Dennis Schroeder, 35 Jahre, aus Bünde (Ostwestfalen), eingeschrieben für den Mid-Career Master of Public Administration an der Harvard Kennedy School – Mitorganisator der German American Conference
Herr Schroeder, Sie gehören zu den Organisatoren der German American Conference. Warum haben Sie sich engagiert?
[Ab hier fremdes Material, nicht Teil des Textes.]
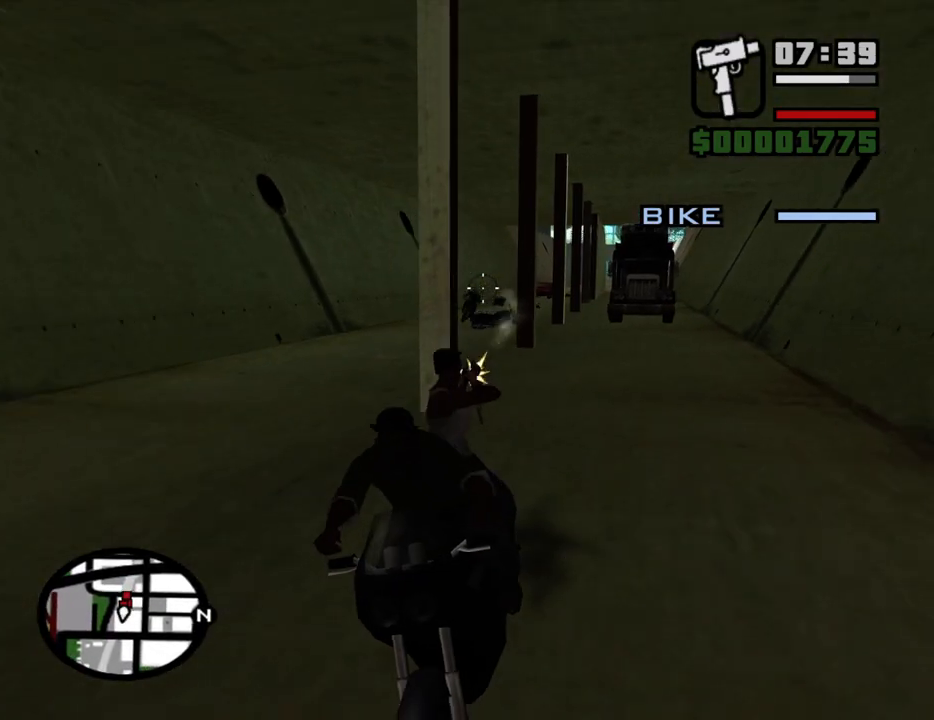
{"keys": [], "mouse": ["left"], "events": []}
Dennis Schroeder: Ich habe mich gleich zu Beginn mit dem Team kurzgeschlossen, weil ich das Projekt großartig finde: eine komplett von Studierenden organisierte Konferenz, die größte ihrer Art in den Vereinigten Staaten. Es ist beeindruckend, dass es den Studierenden gelingt, Persönlichkeiten wie zum Beispiel Siemens-CEO Joe Kaeser oder Bundestagsvizepräsidentin Edelgard Bulmahn einzuladen. Es ist deutlich zu merken, wie dicht das transatlantische Netzwerk ist und auf wie vielen Ebenen die Beziehungen über die Jahrzehnte gewachsen sind – ein wichtiges Gegengewicht zum gegenwärtigen Kurs der US-Politik. Die Teilnehmer der German American Conference, vom früheren Staatssekretär im amerikanischen Außenministerium Nicholas Burns bis zum Europaabgeordneten Alexander Graf Lambsdorff, waren sich in ihrer Haltung einig: „Jetzt erst recht!“
Welche Rolle spielt Europa in der amerikanischen Öffentlichkeit?
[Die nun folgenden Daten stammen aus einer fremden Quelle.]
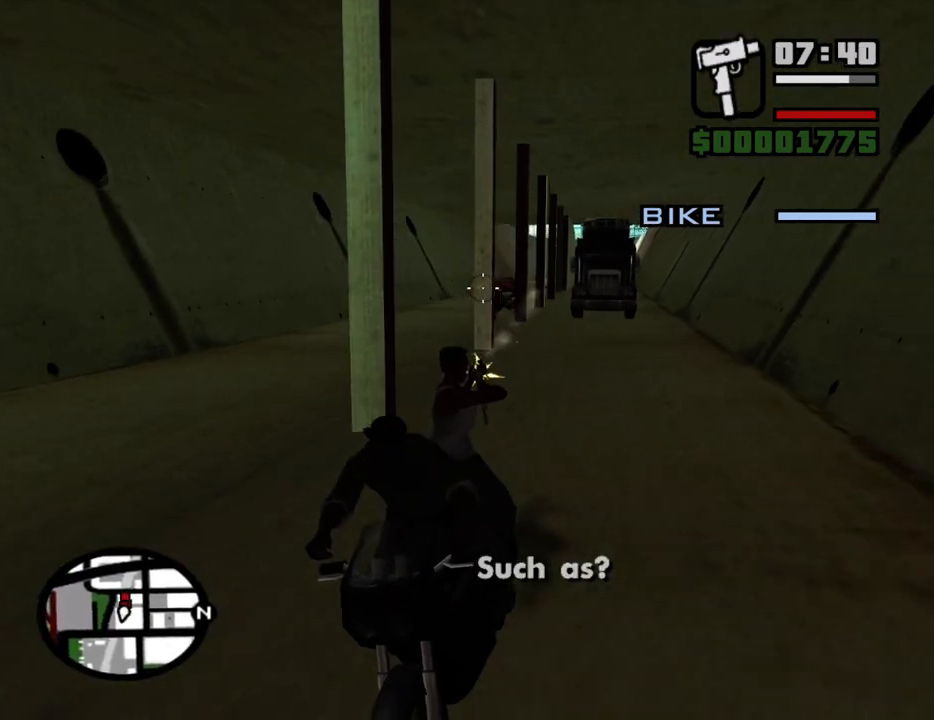
{"keys": [], "mouse": ["left"], "events": []}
Die Medien beschäftigen sich zurzeit fast ausschließlich mit Inlandspolitik; Europa findet kaum statt. Aber an Universitäten wie Harvard, der Tufts University oder dem MIT passiert das Gegenteil: Seit der Wahl von Donald Trump sind mehrere Studierendeninitiativen gegründet worden, von jungen Amerikanern und Europäern, die sich über Themen austauschen wie soziale Marktwirtschaft oder die Europäische Union. Damit sie nicht in Vergessenheit geraten. Das ist eine richtige Graswurzelbewegung.
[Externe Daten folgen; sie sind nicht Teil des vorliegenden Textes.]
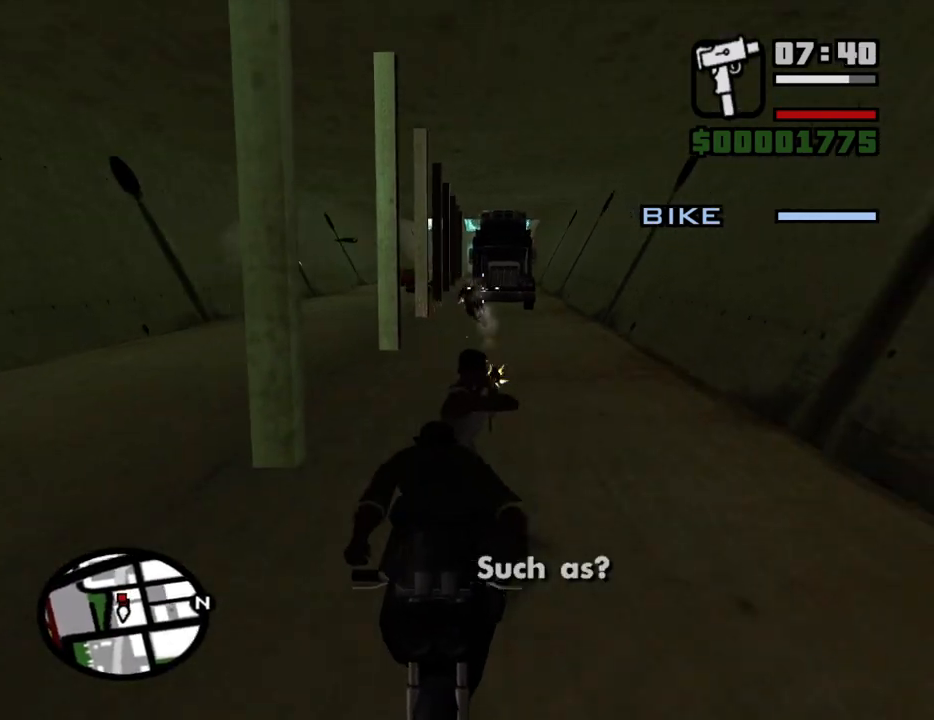
{"keys": [], "mouse": ["left"], "events": []}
Was bringt Sie nach Harvard?
Ich habe in den vergangenen Jahren für den DAAD in der Hochschul- und Wissenschaftskooperation gearbeitet und gesehen, dass sie einen wichtigen Beitrag zur Entwicklungshilfe, aber auch in den diplomatischen Beziehungen leisten kann. Nach drei Jahren in Sri Lanka wurde ich ab 2013 Leiter des neuen DAAD-Büros in Teheran. Wir hatten dort mehr Zugang zu Universitäten, Forschungsstellen und Ministerien als Vertreter der Botschaften. Diese Erfahrung im Bereich der Wissenschaftsdiplomatie hat mich nach Harvard gebracht. Ich interessiere mich für Policy Design: Wie lassen sich Strukturen so gestalten, dass internationale Hochschul- und Wissenschaftsbeziehungen einen politischen Mehrwert bringen? Auf diesem Gebiet möchte ich auch später arbeiten.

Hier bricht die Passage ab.